Ophthalmology and Optometry Coding Alert

Reader Question:

Keep 60-Day Overpayment Threshold at Top of Mind

Question: Our MAC says we must return any overpayments to federal health programs within 60 days. Does that cover all payers or just Medicare?

Codify Subscriber

Answer: CMS issued a rule last year setting a 60-day limit on returning overpayments to federal agencies, which refers to Medicare, Medicaid, Tricare, and any other federally-funded insurer, but could also extend to others. The important thing to remember is that while the rule might seem simple, it actually represents some big changes related to compliance – and a practice that fails to comply might face huge penalties.

The reasoning:  Every practice occasionally handles overpayments, but the 60-day rule is designed to help practices identify systemic overpayment problems. Federal officials expect providers to sniff out coding or billing issues, and to move swiftly to address those issues.
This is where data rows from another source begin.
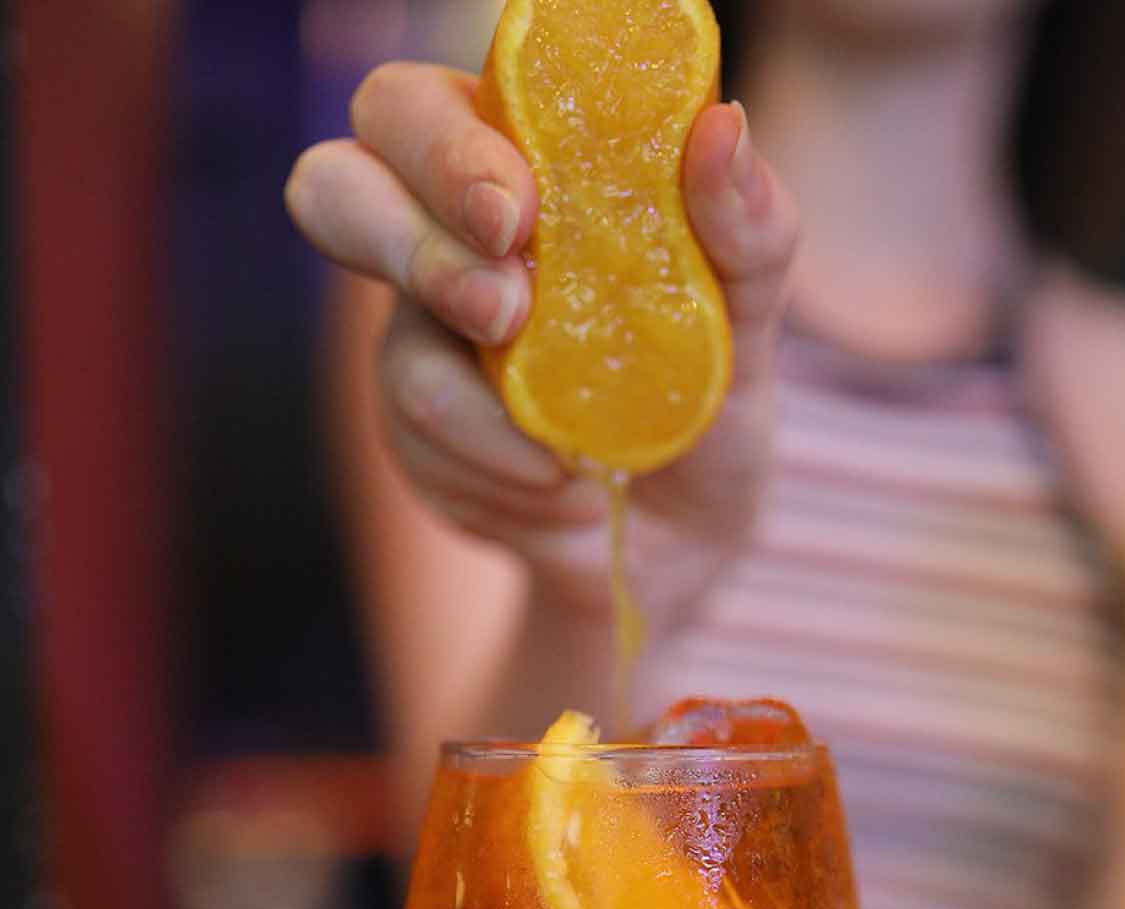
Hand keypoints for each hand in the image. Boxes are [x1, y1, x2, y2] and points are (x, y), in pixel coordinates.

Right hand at [285, 63, 797, 630]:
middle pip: (336, 188)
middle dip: (416, 249)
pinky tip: (567, 494)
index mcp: (512, 169)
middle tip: (506, 311)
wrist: (682, 543)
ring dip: (498, 418)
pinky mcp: (413, 439)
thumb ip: (745, 224)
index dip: (444, 152)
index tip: (518, 214)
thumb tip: (723, 126)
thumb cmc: (711, 404)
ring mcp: (417, 343)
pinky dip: (516, 484)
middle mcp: (442, 240)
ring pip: (403, 362)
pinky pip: (431, 455)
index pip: (419, 111)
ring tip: (579, 456)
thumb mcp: (751, 316)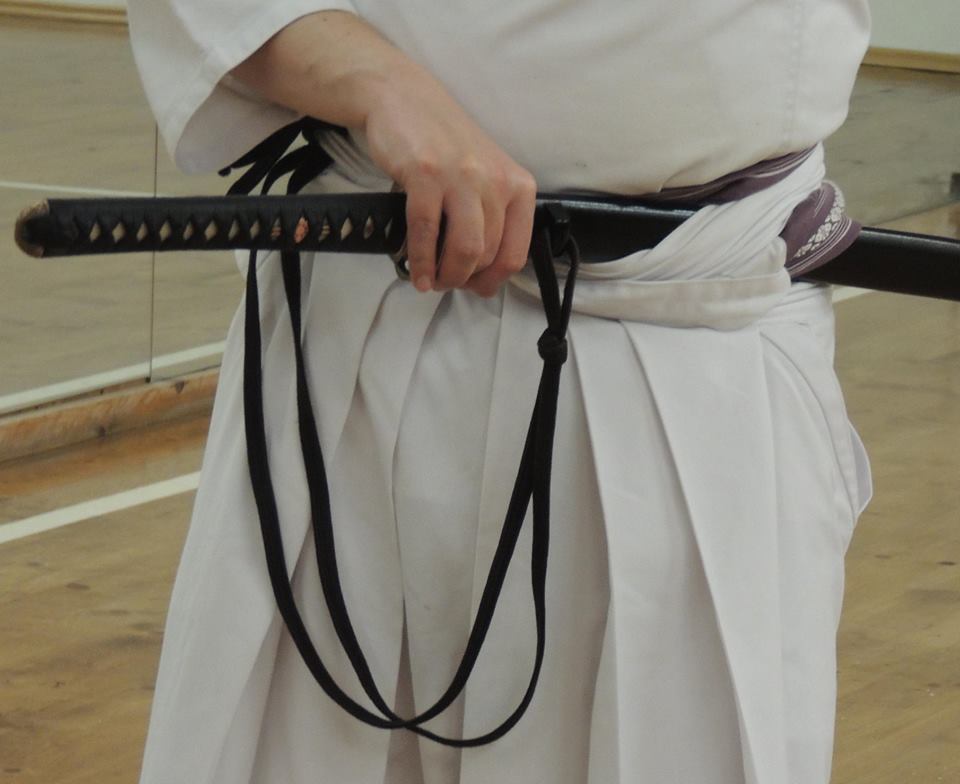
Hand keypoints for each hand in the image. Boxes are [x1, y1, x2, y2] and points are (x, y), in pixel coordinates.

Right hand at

Any overpayments you discover should then be refunded within the 60-day window, and the underlying problem fixed to avoid future overpayments.

Dealing with any overpayments quickly is important because if federal agencies discover that you knew about overpayments and failed to repay them promptly, you could be looking at penalties related to the False Claims Act or the Civil Monetary Penalties Law. In the worst case scenario, your practice could be excluded from all federal healthcare programs.

It’s no fun to identify an overpayment, especially if it turns out to be part of a larger issue that requires work to fix. But once you do identify the issue, it’s in your interest to correct it, both to avoid penalties and because it’s the right thing to do.